• **WORK REQUEST**: Please reproduce each of the records below line for line, changing nothing.

• **STORED DATA**:
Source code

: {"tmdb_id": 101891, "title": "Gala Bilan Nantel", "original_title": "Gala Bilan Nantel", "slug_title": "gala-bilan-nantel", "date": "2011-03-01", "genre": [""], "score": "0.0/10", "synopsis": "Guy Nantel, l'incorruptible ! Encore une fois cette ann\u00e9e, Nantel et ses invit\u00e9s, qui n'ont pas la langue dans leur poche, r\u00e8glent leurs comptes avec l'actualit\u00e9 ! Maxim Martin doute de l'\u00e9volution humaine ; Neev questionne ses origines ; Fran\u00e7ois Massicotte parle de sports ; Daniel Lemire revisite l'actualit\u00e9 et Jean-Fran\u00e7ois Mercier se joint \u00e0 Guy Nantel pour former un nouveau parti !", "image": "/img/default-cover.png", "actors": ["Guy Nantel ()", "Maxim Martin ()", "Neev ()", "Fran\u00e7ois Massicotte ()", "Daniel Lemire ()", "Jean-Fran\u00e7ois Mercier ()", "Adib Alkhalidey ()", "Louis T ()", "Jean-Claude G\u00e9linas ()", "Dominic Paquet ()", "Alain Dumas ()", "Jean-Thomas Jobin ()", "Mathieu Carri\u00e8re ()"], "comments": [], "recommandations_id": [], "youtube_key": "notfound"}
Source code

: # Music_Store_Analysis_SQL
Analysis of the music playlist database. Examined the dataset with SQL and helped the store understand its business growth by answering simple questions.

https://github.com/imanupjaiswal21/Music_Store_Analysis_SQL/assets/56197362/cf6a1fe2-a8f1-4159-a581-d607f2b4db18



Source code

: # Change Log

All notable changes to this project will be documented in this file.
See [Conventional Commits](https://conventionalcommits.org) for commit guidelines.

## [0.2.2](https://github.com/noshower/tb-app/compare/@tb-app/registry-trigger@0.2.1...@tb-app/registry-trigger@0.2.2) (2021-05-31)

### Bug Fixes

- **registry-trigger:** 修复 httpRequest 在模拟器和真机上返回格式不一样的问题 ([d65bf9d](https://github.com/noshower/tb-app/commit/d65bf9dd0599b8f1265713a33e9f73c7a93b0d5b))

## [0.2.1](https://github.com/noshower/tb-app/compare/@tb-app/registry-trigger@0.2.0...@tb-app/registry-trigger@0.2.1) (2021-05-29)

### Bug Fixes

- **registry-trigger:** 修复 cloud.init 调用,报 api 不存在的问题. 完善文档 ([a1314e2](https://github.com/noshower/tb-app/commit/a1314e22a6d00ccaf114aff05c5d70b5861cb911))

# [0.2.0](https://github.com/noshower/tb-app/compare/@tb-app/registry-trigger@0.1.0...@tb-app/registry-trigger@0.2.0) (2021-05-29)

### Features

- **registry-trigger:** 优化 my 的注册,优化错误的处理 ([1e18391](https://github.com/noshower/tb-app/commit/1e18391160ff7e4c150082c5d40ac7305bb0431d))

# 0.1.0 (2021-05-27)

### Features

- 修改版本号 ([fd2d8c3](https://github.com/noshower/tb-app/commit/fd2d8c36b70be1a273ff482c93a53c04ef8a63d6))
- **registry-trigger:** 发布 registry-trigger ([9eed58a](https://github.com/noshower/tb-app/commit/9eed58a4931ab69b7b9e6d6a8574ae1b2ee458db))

• **SOLUTION TO THIS PROBLEM**:
Source code

: {"tmdb_id": 101891, "title": "Gala Bilan Nantel", "original_title": "Gala Bilan Nantel", "slug_title": "gala-bilan-nantel", "date": "2011-03-01", "genre": [""], "score": "0.0/10", "synopsis": "Guy Nantel, l'incorruptible ! Encore une fois cette ann\u00e9e, Nantel et ses invit\u00e9s, qui n'ont pas la langue dans leur poche, r\u00e8glent leurs comptes avec l'actualit\u00e9 ! Maxim Martin doute de l'\u00e9volution humaine ; Neev questionne ses origines ; Fran\u00e7ois Massicotte parle de sports ; Daniel Lemire revisite l'actualit\u00e9 et Jean-Fran\u00e7ois Mercier se joint \u00e0 Guy Nantel pour former un nouveau parti !", "image": "/img/default-cover.png", "actors": ["Guy Nantel ()", "Maxim Martin ()", "Neev ()", "Fran\u00e7ois Massicotte ()", "Daniel Lemire ()", "Jean-Fran\u00e7ois Mercier ()", "Adib Alkhalidey ()", "Louis T ()", "Jean-Claude G\u00e9linas ()", "Dominic Paquet ()", "Alain Dumas ()", "Jean-Thomas Jobin ()", "Mathieu Carri\u00e8re ()"], "comments": [], "recommandations_id": [], "youtube_key": "notfound"}
Source code

: # Music_Store_Analysis_SQL
Analysis of the music playlist database. Examined the dataset with SQL and helped the store understand its business growth by answering simple questions.

https://github.com/imanupjaiswal21/Music_Store_Analysis_SQL/assets/56197362/cf6a1fe2-a8f1-4159-a581-d607f2b4db18



Source code

: # Change Log

All notable changes to this project will be documented in this file.
See [Conventional Commits](https://conventionalcommits.org) for commit guidelines.

## [0.2.2](https://github.com/noshower/tb-app/compare/@tb-app/registry-trigger@0.2.1...@tb-app/registry-trigger@0.2.2) (2021-05-31)

### Bug Fixes

- **registry-trigger:** 修复 httpRequest 在模拟器和真机上返回格式不一样的问题 ([d65bf9d](https://github.com/noshower/tb-app/commit/d65bf9dd0599b8f1265713a33e9f73c7a93b0d5b))

## [0.2.1](https://github.com/noshower/tb-app/compare/@tb-app/registry-trigger@0.2.0...@tb-app/registry-trigger@0.2.1) (2021-05-29)

### Bug Fixes

- **registry-trigger:** 修复 cloud.init 调用,报 api 不存在的问题. 完善文档 ([a1314e2](https://github.com/noshower/tb-app/commit/a1314e22a6d00ccaf114aff05c5d70b5861cb911))

# [0.2.0](https://github.com/noshower/tb-app/compare/@tb-app/registry-trigger@0.1.0...@tb-app/registry-trigger@0.2.0) (2021-05-29)

### Features

- **registry-trigger:** 优化 my 的注册,优化错误的处理 ([1e18391](https://github.com/noshower/tb-app/commit/1e18391160ff7e4c150082c5d40ac7305bb0431d))

# 0.1.0 (2021-05-27)

### Features

- 修改版本号 ([fd2d8c3](https://github.com/noshower/tb-app/commit/fd2d8c36b70be1a273ff482c93a53c04ef8a63d6))
- **registry-trigger:** 发布 registry-trigger ([9eed58a](https://github.com/noshower/tb-app/commit/9eed58a4931ab69b7b9e6d6a8574ae1b2ee458db))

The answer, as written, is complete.